Why No Dry Run?

Sat 06 October 2018 by Moshe Zadka

(Thanks to Brian for his feedback. All mistakes and omissions that remain are mine.)

Some commands have a --dry-run option, which simulates running the command but without taking effect. Sometimes the option exists for speed reasons: just pretending to do something is faster than doing it. However, more often this is because doing it can cause big, possibly detrimental, effects, and it is nice to be able to see what would happen before running the script.

For example, ansible-playbook has the --check option, which will not actually have any effect: it will just report what ansible would have done. This is useful when editing a playbook or changing the configuration.

However, this is the worst possible default. If we have already decided that our command can cause much harm, and one way to mitigate the harm is to run it in a "dry run" mode and have a human check that this makes sense, why is "cause damage" the default?

As someone in SRE/DevOps jobs, many of the utilities I run can cause great harm without care. They are built to destroy whole environments in one go, or to upgrade several services, or to clean out unneeded data. Running it against the wrong database, or against the wrong environment, can wreak all kinds of havoc: from disabling a whole team for a day to actual financial harm to the company.

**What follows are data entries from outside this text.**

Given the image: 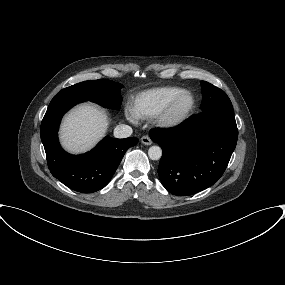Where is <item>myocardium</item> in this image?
<instances>
[{
	"label": "myocardium",
	"mask_w": 285,
	"mask_h": 285,
	"mask_svg": "<svg viewBox=\"0 0 285 285\" xmlns=\"http://www.w3.org/2000/svg\"><path fill=\"white\" fill-rule=\"evenodd\" d=\"M185 98L190 99L189 105L179 110L181 101ZM196 106L194 95L189 91H184L172 99L169 104L158 114V124L167 129H174L183 125L192 115Z\"/></svg>",
	"instance_id": "myocardium-1"
}]
</instances>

For this reason, the default of every tool I write is to run in dry run mode, and when wanting to actually have effect, explicitly specify --no-dry-run. This means that my finger accidentally slipping on the enter key just causes something to appear on my screen. After I am satisfied with the command, I up-arrow and add --no-dry-run to the end.

I now do it as a matter of course, even for cases where the stakes are lower. For example, the utility that publishes this blog has a --no-dry-run that publishes the blog. When run without arguments, it renders the blog locally so I can check it for errors.

So I really have no excuses... When I write a tool for serious production system, I always implement a --no-dry-run option, and have dry runs by default. What about you?